Source: U.S. Energy Information Administration, Electric Power Monthly. The next issue of Electric Power Monthly will be released the week of October 22. Note: Data for 2011 and 2012 are preliminary. Chart includes generation from the electric power sector only, excluding commercial and industrial generators.
In August 2012, coal produced 39% of U.S. electricity, up from a low of 32% in April 2012, when the natural gas share of generation equaled that of coal. Increased demand for electric power in the summer months—to run air conditioners—created more room in the market, and generation from both fuels increased between April and July. The August coal share of generation is still notably lower than the 50% annual average over the 1990-2010 period.
Every year during the height of summer, natural gas-fired generation from peaking generators (used to meet the highest levels of electricity demand, and typically burning natural gas) increases to meet the demand for electricity, largely regardless of fuel prices. As demand for electric power moderates in the autumn months and the need for peaking generation moderates, total natural gas-fired generation decreases. Through the fall, if natural gas prices remain higher than in the spring, coal's share of generation may continue to increase.
The consumption of natural gas by electric power generators has been increasing each year since 2009 as lower natural gas prices allowed natural gas-fired generators to compete with coal-fired generators. Coal generation shares declined in some regions (such as the Southeast) in response to declining natural gas prices through 2010 and 2011, and then more broadly across the United States when gas prices dropped precipitously in the first half of 2012. Natural gas demand at electric power plants was particularly high this past spring and summer. However, natural gas prices have generally increased since April, the lowest point for natural gas prices during 2012.
The electric power industry dispatches power plants based on a number of factors, including relative fuel prices, which can vary across the United States. In the West, generators benefit from low-cost coal produced from large-scale mines in the Powder River Basin (PRB); in this region, the share of natural gas-fired power generation is most influenced by the availability of hydroelectric power, although increasing wind turbine generating capacity is also a factor. High levels of water runoff during 2011 led western generators to cut back on their use of natural gas.
In the eastern half of the United States, many power plants rely on bituminous coal mined in Appalachia and then transported by rail or barge to the power plant. Other plants use PRB coal transported by rail. Mining costs are much higher in this region than in the Powder River Basin (due in large part to less favorable geology and reserve depletion). The transportation charges can add significantly to the delivered fuel price to power plants. Historically, the average fuel cost of operating a combined-cycle natural gas generator exceeded that for a coal-fired generator.

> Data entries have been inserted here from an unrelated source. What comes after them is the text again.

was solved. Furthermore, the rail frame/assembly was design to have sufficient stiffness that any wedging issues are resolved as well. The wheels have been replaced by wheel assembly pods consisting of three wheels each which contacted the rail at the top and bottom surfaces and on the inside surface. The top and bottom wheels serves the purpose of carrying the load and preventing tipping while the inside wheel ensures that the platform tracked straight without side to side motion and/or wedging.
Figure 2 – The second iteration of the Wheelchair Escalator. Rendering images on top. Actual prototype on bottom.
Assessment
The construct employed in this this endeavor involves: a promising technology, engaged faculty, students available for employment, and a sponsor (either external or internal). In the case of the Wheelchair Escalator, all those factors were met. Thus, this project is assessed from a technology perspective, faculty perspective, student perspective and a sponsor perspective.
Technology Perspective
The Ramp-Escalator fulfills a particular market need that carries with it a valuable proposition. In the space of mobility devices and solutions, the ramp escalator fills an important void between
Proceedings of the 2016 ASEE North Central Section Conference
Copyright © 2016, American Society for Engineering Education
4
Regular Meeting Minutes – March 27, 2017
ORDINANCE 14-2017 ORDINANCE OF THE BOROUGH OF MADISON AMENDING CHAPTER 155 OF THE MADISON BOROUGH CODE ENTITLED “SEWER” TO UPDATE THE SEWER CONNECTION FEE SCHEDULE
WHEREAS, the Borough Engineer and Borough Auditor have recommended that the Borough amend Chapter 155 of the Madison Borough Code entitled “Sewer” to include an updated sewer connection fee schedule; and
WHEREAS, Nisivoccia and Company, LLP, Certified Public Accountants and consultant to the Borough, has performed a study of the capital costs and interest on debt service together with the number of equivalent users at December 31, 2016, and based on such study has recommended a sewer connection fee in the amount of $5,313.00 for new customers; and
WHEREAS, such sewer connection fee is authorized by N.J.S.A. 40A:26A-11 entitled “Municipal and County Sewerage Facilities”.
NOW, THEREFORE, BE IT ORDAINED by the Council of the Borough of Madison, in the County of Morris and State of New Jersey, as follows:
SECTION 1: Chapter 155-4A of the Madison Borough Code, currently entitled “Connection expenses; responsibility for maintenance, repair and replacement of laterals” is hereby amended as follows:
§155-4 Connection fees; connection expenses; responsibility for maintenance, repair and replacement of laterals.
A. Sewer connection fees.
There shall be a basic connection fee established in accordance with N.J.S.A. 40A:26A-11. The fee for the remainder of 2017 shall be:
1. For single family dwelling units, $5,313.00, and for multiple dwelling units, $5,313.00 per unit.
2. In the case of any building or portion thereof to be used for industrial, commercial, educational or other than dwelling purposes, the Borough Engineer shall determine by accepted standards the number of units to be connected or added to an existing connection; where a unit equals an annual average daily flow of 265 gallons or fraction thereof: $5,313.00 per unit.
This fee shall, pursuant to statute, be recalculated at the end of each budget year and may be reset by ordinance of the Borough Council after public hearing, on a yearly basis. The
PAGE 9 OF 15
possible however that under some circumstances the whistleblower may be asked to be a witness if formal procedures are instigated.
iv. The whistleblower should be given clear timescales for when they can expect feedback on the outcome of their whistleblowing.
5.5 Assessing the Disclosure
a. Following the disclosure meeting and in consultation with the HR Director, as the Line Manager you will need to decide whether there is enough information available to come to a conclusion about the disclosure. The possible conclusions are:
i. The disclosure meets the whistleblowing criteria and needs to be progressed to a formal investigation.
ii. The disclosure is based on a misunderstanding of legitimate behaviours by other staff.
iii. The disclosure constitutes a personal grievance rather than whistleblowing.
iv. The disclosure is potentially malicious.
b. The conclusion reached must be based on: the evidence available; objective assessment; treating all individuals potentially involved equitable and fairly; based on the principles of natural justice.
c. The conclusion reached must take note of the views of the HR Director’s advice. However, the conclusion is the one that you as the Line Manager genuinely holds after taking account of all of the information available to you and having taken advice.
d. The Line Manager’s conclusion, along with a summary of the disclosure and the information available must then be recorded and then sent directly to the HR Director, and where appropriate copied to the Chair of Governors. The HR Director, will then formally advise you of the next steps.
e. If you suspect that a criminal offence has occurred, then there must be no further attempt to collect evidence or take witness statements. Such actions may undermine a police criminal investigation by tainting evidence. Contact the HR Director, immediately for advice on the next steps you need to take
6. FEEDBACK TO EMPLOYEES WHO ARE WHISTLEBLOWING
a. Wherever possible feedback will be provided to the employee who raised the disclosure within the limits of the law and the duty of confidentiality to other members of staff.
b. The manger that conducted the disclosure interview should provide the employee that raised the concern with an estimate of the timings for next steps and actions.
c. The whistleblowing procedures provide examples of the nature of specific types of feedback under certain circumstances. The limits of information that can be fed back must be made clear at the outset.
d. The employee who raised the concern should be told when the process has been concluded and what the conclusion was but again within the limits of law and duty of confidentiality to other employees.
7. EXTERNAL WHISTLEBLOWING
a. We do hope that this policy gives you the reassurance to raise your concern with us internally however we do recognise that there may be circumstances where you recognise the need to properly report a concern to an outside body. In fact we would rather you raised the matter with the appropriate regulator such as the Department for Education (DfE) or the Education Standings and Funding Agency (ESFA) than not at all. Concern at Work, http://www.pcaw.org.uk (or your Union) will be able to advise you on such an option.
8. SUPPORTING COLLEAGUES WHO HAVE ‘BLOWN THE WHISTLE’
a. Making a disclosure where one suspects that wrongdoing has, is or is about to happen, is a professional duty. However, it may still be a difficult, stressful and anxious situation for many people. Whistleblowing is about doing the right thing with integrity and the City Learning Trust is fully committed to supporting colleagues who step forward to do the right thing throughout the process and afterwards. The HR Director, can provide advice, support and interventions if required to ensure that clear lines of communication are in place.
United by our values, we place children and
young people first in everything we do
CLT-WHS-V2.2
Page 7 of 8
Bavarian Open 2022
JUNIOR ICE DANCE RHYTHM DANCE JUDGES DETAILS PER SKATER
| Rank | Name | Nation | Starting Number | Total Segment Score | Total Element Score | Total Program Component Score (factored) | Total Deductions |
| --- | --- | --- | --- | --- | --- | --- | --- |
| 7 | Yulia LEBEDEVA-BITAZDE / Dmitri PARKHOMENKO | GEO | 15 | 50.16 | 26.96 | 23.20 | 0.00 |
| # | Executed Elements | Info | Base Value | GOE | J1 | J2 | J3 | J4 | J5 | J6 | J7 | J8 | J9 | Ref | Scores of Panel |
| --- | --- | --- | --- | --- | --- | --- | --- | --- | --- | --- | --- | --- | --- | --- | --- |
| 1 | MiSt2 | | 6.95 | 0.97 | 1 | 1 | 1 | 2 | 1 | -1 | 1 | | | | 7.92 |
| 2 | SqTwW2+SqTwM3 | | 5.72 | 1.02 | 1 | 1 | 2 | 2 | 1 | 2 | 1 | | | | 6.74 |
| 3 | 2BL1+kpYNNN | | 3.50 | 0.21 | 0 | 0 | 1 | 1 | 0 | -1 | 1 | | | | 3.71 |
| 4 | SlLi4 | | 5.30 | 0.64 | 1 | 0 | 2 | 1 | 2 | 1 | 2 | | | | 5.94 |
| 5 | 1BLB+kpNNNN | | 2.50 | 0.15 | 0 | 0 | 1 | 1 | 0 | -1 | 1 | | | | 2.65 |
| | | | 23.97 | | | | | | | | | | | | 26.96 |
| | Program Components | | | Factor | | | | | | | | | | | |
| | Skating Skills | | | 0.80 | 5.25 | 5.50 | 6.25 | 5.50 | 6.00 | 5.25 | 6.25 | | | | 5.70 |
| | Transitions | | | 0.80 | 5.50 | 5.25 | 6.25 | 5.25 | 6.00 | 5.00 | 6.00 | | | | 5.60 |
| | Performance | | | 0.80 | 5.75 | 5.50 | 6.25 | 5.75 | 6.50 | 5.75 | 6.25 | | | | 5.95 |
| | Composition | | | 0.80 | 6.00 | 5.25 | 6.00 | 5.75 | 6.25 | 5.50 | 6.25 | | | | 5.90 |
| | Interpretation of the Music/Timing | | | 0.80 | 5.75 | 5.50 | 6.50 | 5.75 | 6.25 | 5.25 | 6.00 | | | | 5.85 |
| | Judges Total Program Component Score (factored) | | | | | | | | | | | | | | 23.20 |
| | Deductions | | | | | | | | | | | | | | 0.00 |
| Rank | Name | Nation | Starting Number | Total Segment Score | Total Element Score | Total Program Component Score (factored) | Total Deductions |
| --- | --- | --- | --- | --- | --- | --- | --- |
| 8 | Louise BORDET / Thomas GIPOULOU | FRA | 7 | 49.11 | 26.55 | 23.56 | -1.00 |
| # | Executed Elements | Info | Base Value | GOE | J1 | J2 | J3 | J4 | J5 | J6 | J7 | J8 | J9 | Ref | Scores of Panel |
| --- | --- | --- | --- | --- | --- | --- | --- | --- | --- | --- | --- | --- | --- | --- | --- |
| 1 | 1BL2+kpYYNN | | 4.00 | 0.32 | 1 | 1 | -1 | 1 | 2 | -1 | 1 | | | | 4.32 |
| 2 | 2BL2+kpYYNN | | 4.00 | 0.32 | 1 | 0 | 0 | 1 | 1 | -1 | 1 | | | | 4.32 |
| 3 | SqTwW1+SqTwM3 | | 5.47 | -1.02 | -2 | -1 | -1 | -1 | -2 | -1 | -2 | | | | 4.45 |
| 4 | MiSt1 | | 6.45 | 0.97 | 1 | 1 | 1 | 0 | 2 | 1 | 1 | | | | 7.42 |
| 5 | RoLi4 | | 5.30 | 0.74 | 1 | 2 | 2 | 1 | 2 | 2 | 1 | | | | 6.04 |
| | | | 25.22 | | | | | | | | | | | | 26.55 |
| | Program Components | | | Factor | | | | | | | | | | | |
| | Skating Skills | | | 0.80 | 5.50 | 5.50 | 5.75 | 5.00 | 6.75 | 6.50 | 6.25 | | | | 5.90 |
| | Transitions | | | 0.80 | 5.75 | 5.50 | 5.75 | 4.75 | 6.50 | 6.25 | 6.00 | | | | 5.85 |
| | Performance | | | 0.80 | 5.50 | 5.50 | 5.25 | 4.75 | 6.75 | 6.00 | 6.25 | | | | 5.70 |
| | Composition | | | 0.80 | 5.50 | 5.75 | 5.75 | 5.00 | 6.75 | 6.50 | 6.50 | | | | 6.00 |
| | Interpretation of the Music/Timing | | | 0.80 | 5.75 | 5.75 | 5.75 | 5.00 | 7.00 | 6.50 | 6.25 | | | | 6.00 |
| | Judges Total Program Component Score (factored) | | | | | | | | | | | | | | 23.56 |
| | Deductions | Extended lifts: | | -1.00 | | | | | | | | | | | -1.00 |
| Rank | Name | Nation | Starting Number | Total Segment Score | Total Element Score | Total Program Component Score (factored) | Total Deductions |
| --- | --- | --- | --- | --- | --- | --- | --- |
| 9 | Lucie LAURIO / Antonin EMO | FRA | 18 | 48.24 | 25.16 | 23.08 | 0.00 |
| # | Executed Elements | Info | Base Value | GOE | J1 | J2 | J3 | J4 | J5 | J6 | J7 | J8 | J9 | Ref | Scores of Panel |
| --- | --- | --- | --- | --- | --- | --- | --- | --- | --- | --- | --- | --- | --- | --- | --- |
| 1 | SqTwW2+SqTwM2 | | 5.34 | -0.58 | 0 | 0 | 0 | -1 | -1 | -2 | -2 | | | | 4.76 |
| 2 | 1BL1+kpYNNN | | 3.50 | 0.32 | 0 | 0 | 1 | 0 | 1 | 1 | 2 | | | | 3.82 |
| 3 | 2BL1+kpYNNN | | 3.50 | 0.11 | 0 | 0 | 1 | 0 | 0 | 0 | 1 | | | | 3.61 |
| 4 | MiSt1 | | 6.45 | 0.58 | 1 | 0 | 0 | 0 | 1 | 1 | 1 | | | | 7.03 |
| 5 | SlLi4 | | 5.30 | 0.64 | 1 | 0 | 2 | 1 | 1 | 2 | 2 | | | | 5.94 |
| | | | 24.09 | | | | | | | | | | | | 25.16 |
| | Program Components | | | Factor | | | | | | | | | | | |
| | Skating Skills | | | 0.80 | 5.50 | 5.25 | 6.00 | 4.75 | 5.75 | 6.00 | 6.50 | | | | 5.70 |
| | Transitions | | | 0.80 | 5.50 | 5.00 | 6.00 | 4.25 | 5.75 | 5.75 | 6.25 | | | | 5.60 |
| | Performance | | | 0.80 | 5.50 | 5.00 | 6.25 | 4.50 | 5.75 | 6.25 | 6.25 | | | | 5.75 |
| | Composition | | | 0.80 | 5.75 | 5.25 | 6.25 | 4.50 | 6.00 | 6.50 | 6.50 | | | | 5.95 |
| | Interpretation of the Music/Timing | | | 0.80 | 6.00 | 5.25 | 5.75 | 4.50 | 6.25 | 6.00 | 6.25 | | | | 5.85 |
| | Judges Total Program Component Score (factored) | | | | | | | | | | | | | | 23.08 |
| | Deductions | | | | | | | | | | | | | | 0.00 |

Until 2010, substitution between the two fuels for electricity generation was not widespread in most U.S. regions. However, through 2010, 2011, and most dramatically in 2012, a shift in the historical spread between the average regional operating costs of combined-cycle natural gas fired and coal-fired generators led operators to run natural gas-fired combined-cycle plants for longer periods, while generation from coal-fired generators declined substantially.
During the first half of 2012, lower consumption of coal at electric power plants led to high coal stocks and a decrease in spot prices for eastern coal. Higher-than-normal coal stocks may continue to place downward pressure on coal prices. Also, high stocks could lead to additional coal burn if the size of coal stockpiles becomes a major concern. Utilities may also resell coal, even rerouting purchases before they are delivered to the plant. Coal is also being exported in growing volumes.